Minister of Public Education
- In office 12 September 1973 – 27 September 1973
- President: Augusto Pinochet
- Preceded by: Edgardo Enríquez
- Succeeded by: Hugo Castro Jiménez

Ambassador of Chile to Costa Rica
- In office 14 October 1973 – 1975
- President: Augusto Pinochet
- Preceded by: René Frías Ojeda
- Succeeded by: Jorge Aranda Parra

Personal details
- Born: 1 January 1914 Chile
- Died: 1 January 1983 (aged 69) Chile
- Party: Independent, close to the Radical Party of Chile
- Children: 2
- Profession: Teacher, Politician

= José Navarro Tobar =

Chilean politician and diplomat

José Navarro Tobar (1914–1983) was a Chilean teacher of history, freemason and political figure who served briefly as Minister of Public Education and later as Ambassador to Costa Rica during the first months of the military government led by General Augusto Pinochet.

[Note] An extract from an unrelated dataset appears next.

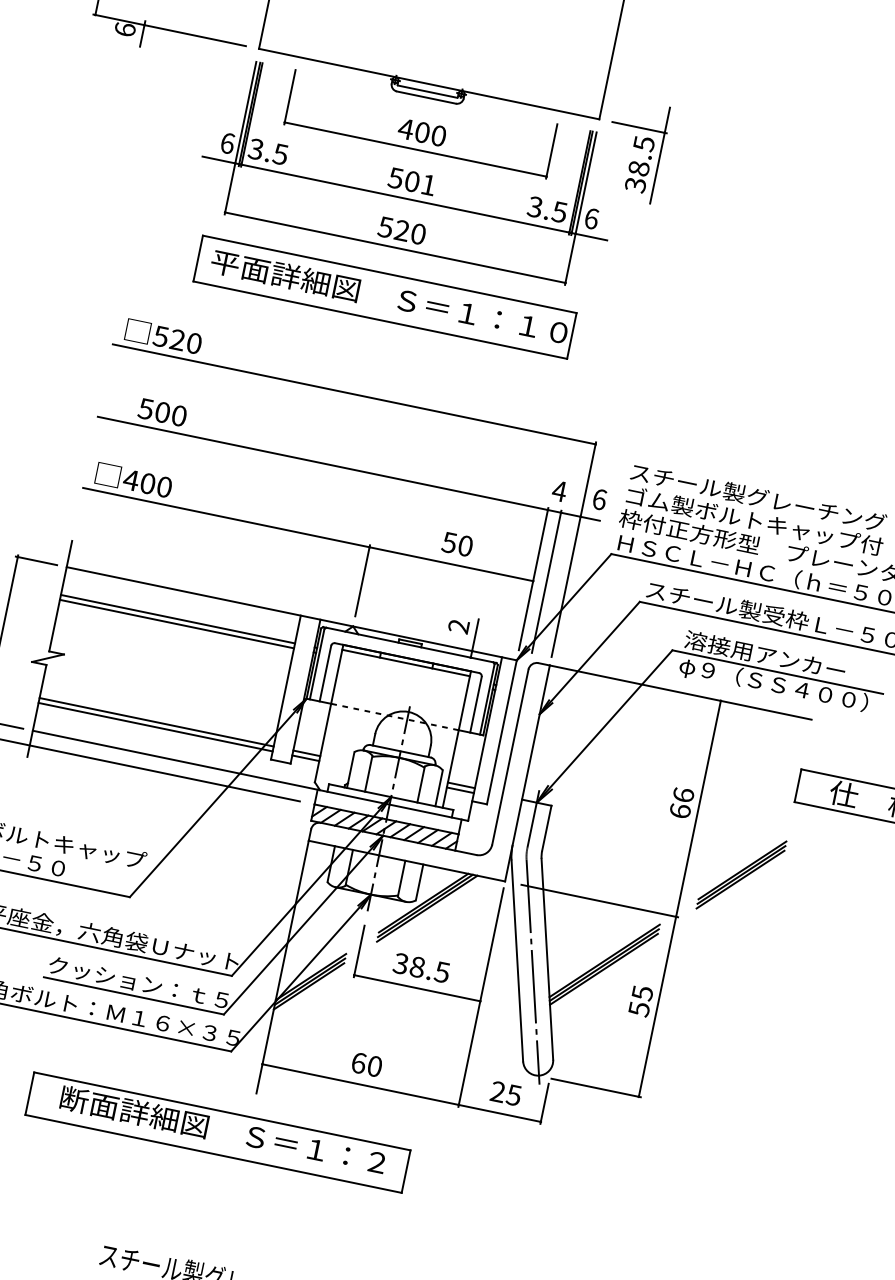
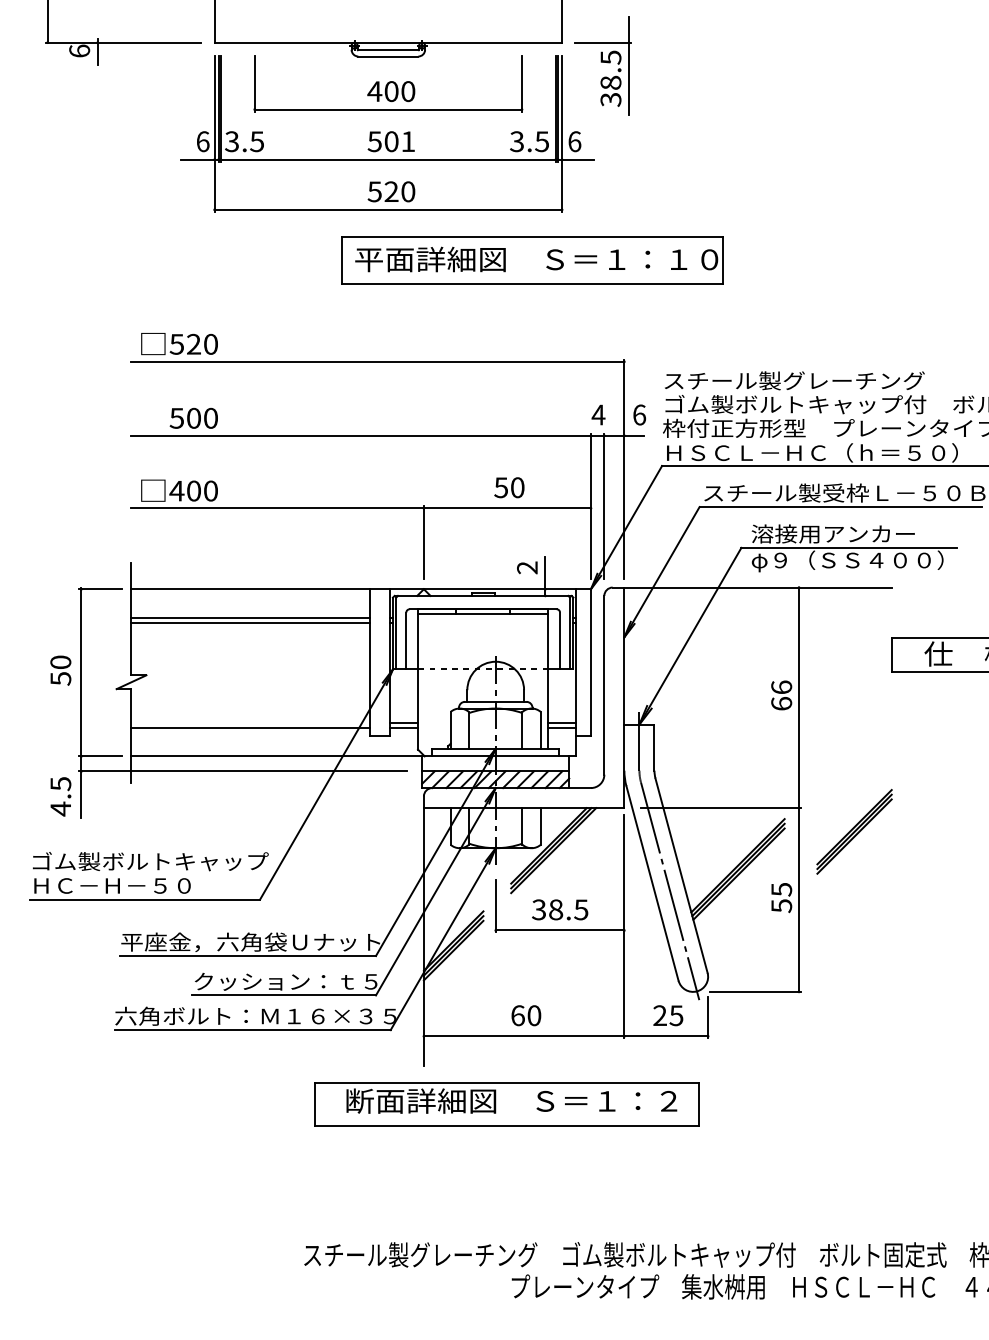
part: (385, 297) -> (532, 260), moved
line: (156, 721) -> (250, 722), removed
part: (741, 874) -> (854, 831), moved
part: (217, 1132) -> (506, 1104), moved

Navarro taught history at the Libertador Bernardo O'Higgins Military Academy, where he developed most of his professional career. He was initiated into Freemasonry at the Franklin Lodge No. 27 on 25 October 1943.

Following the 1973 Chilean coup d'état, he was appointed Minister of Public Education on 12 September 1973, becoming—alongside Gonzalo Prieto Gándara—one of the only civilians in the first cabinet of the newly formed Military Junta. His tenure lasted until 27 September 1973.

Shortly thereafter, on 14 October 1973, he was designated Ambassador of Chile to Costa Rica. Upon taking the post, he stated to La Nación that he was eager to serve his country abroad and valued the active Chilean community present in Costa Rica.

Navarro was married and had two children.